EventStoreDB - Catch-Up Subscriptions - Handling concurrency with multiple consumers

ant.benvenuto · May 27, 2023, 3:28pm

Hello,

I’m trying to implement the CQRS pattern using EventStoreDB.

My idea is to use Catch-Up subscriptions in order to project received events and store the read model in a MongoDB instance.

Let’s imagine this (common) scenario:

There are four active clients (A, B, C, D) subscribed to the same Stream “X”. When an event is appended to Stream “X”, all the subscribed clients receive a notification, and try to “create/update” the read model, potentially causing concurrency issues.

A similar use case is when multiple replicas of a client are available at the same time (ex. a microservice deployed and scaled out on a K8 cluster)

Is there a suggested way to handle this kind of scenario in the context of EventStoreDB, or is it up to the client logic to handle the concurrency complexity?

Thank you

yves.lorphelin · May 30, 2023, 10:00am

Usually there is 1 active process with the catch-up subscription doing update to your read model.
And eventually a second one on stand-by if that first process should stop unexpectedly

When that becomes too slow , you can have multiple processes and partition them in such a way that they would handle a specific set of documents on the same target store.

(edited for typos)

ant.benvenuto · May 30, 2023, 12:35pm

This means that:

There’s no way to scale out consumers by using Catch Up subscriptions. You must have just one active consumer and set up a strategy to replace it “when things are going to fail”. I’m thinking about a mechanism based on some metrics or on a health check. Anyway, it seems to me that this strategy introduces some extra complexity. Maybe the Catch-Up subscriptions are not well suited for this specific use case.

This consideration takes me to your second suggestion, which is to “Partition consumers”. In this case, I should switch from the Catch-Up subscriptions to the Persistent Subscriptions.

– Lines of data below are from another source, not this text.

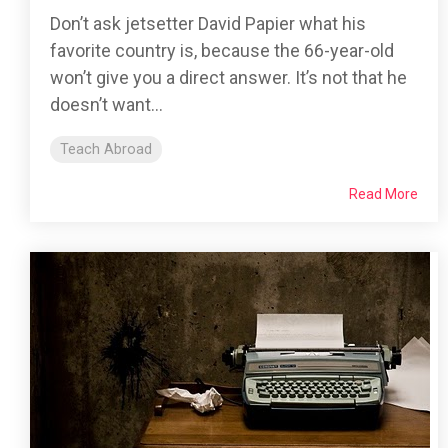
Don’t ask jetsetter David Papier what his
favorite country is, because the 66-year-old
won’t give you a direct answer. It’s not that he
doesn’t want...
Teach Abroad
Read More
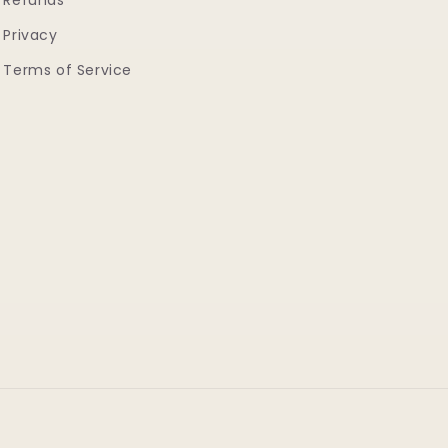
Refunds
Privacy
Terms of Service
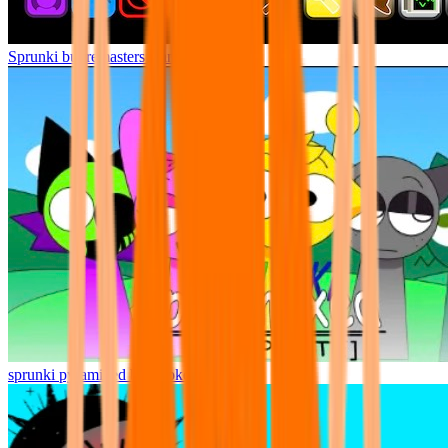
Sprunki but remasters Cancelled
sprunki pyramixed but broker is alive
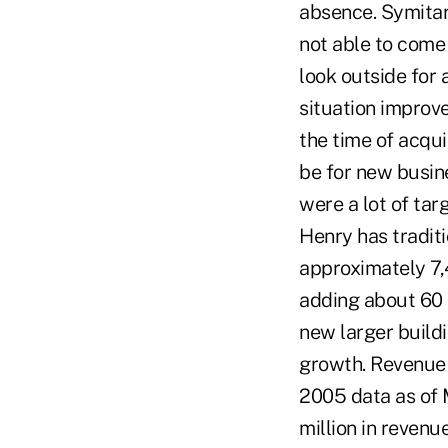
absence. Symitar'
not able to come
look outside for 
situation improve
the time of acqui
be for new busin
were a lot of tar
Henry has traditi
approximately 7,4
adding about 60 
new larger build
growth. Revenue f
2005 data as of 
million in revenu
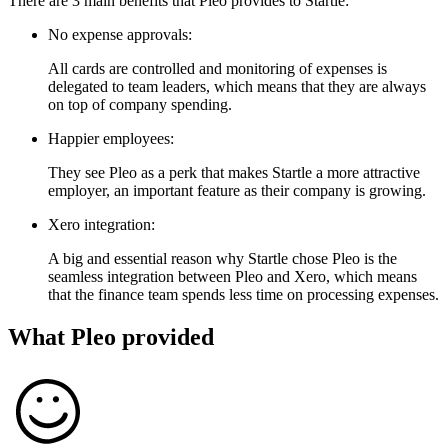
There are 3 main benefits that Pleo provides to Startle:
No expense approvals:
All cards are controlled and monitoring of expenses is
delegated to team leaders, which means that they are always
on top of company spending.
Happier employees:
They see Pleo as a perk that makes Startle a more attractive
employer, an important feature as their company is growing.
Xero integration:
A big and essential reason why Startle chose Pleo is the
seamless integration between Pleo and Xero, which means
that the finance team spends less time on processing expenses.
What Pleo provided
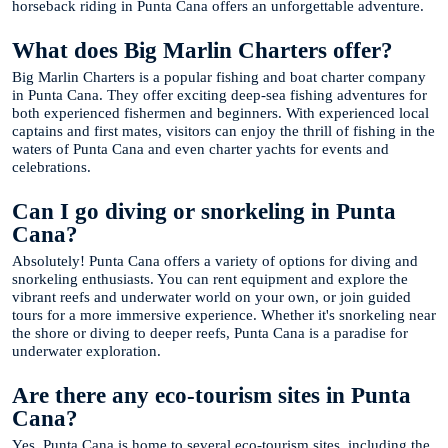
horseback riding in Punta Cana offers an unforgettable adventure.
What does Big Marlin Charters offer?
Big Marlin Charters is a popular fishing and boat charter company
in Punta Cana. They offer exciting deep-sea fishing adventures for
both experienced fishermen and beginners. With experienced local
captains and first mates, visitors can enjoy the thrill of fishing in the
waters of Punta Cana and even charter yachts for events and
celebrations.
Can I go diving or snorkeling in Punta
Cana?
Absolutely! Punta Cana offers a variety of options for diving and
snorkeling enthusiasts. You can rent equipment and explore the
vibrant reefs and underwater world on your own, or join guided
tours for a more immersive experience. Whether it's snorkeling near
the shore or diving to deeper reefs, Punta Cana is a paradise for
underwater exploration.
Are there any eco-tourism sites in Punta
Cana?
Yes, Punta Cana is home to several eco-tourism sites, including the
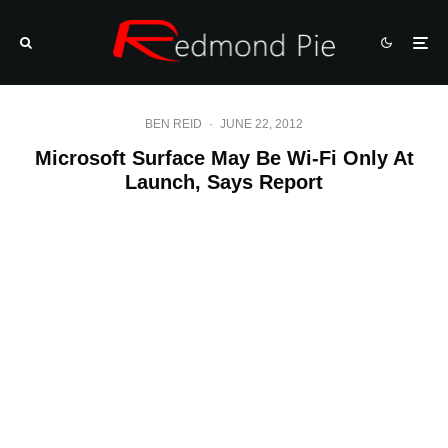
BEN REID
·
JUNE 22, 2012
Microsoft Surface May Be Wi-Fi Only At
Launch, Says Report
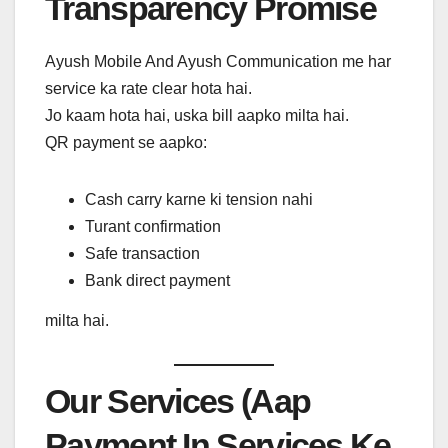
Transparency Promise
Ayush Mobile And Ayush Communication me har
service ka rate clear hota hai.
Jo kaam hota hai, uska bill aapko milta hai.
QR payment se aapko:
Cash carry karne ki tension nahi
Turant confirmation
Safe transaction
Bank direct payment
milta hai.
Our Services (Aap
Payment In Services Ke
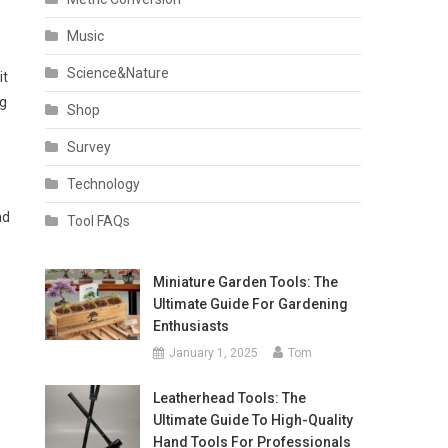
Music
Science&Nature
it
ng
Shop
Survey
Technology
nd
Tool FAQs
Miniature Garden Tools: The
Ultimate Guide For Gardening
Enthusiasts
January 1, 2025
Tom
Leatherhead Tools: The
Ultimate Guide To High-Quality
Hand Tools For Professionals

Effectively, looking at the Documentation, I read:

Finally, we could say that:

If the specific use case requires the need to scale out the consumers, it would be better to rely on Persistent Subscriptions in order to leverage the provided “Consumers Load Balancing”
If the specific use case doesn’t require scaling out consumers, it would be better to rely on the “Catch-Up subscriptions” and set up a basic mechanism to replace the “Consumer Single Instance” when it fails.

Do you agree with these considerations?

Thank you

yves.lorphelin · May 30, 2023, 12:46pm

To build read model , catch-up is the way the go.
Persistent subscription are Competing consumers , and ordering is not guaranteed.

You can go a long way to build your read models with a single subscriptions before having to think about any partitioning srategy.

And yes, do measure the gap / how fast you can go
as for a scd process ready for high availability , indeed monitoring. Which should be in place anyway.

ant.benvenuto · May 30, 2023, 12:54pm

Ok, I got the point.

Thank you for the explanation!